Giovedì 14 aprile, alle 10, presso Auditorium Largo Mahler a Milano, incontro con Rita Borsellino e padre Bartolomeo Sorge, teologo e politologo direttore emerito della rivista “Aggiornamenti sociali”.
La sorella di Paolo Borsellino, il magistrato anti-mafia ucciso a Palermo in via D’Amelio il 19 luglio 1992, ha già parlato ai ragazzi in diverse occasioni: dopo aver raccontato tutti i percorsi mimetici della criminalità organizzata, dopo aver parlato del suo impegno come parlamentare europeo perché si combattesse in tutta Europa la mafia, in questo nuovo appuntamento organizzato dal Centro Asteria, Rita Borsellino ci mette a parte del suo cammino più impegnativo e più profondo, dopo l’assassinio di suo fratello Paolo: perdonare.

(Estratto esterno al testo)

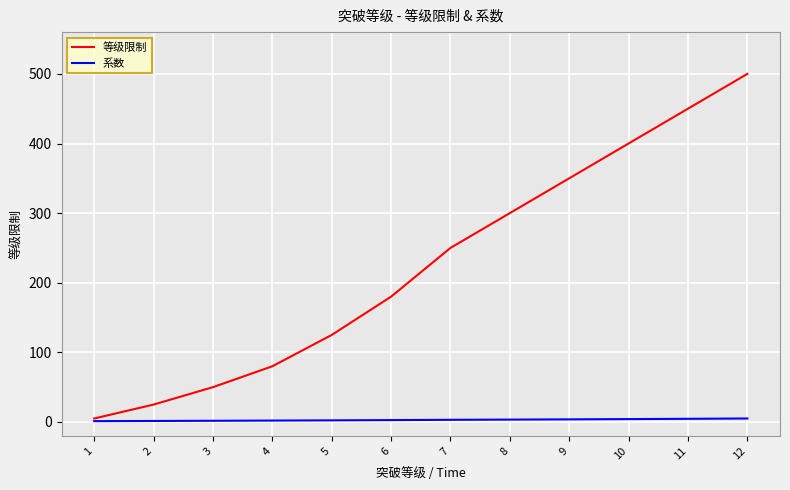

At which category does the chart reach its peak across all series?

12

«“Cosa vuol dire perdono? Ho dovuto misurarmi con questa domanda terribile subito dopo la morte di Paolo. Mentre mi aggiravo tra le macerie della mia casa e dei miei affetti, un giornalista impietoso mi chiese: “Lei perdona gli assassini di suo fratello?”. Mi turbò profondamente quella domanda, mi obbligò a riflettere. Era difficile per me in quel momento anche soltanto prendere coscienza di ciò che stavo vivendo. Mi interrogai sui miei sentimenti e ringraziai Dio di non provare odio nei confronti di chi tanto male mi aveva fatto. Pensavo che il fatto di non conoscere il volto di quelle persone fosse la causa di ciò.
E quando l’anno successivo fu catturato Totò Riina, il capo dei capi, e potei vederne le immagini trasmesse dai telegiornali, ancora una volta mi interrogai senza sapermi dare risposta. Fu mia madre, che a 85 anni aveva visto morire il figlio amatissimo e aveva vissuto l’esperienza terribile dell’esplosione, che sussurrò alle mie spalle “che pena mi fa quell’uomo”.
Mia madre aveva capito e provava pena per un uomo che si era abbrutito tanto da rischiare di spegnere la scintilla divina che come ogni uomo aveva dentro. Perdonare, allora, non significa far finta che non sia successo nulla. Nessuno può chiedere questo. Significa volere fortemente giustizia, non vendetta. Far sì che chi ha sbagliato prenda coscienza del male fatto e sentirsi disposti ad accompagnare in questo difficile percorso chi ti ha fatto del male. Operare in modo che non si ricreino le condizioni per cui altri possano scegliere di intraprendere strade sbagliate. Accompagnare chi per condizioni sociali, economiche, familiari, può più facilmente incorrere nella tentazione di scegliere scorciatoie pericolose. Condividere, insomma, un cammino comune con la consapevolezza che ognuno ha qualcosa da dare e da ricevere.
Lo faceva (anche) Paolo quando si trovava a interrogare uomini che si erano macchiati di delitti anche gravi, talvolta suoi ex compagni di gioco nel quartiere povero e degradato dove eravamo cresciuti. Noi in una condizione di privilegio perché figli del farmacista, loro figli di pescatori o di povera gente. “Quando”, si chiedeva Paolo, “avevano preso una strada sbagliata e nessuno se ne era accorto?»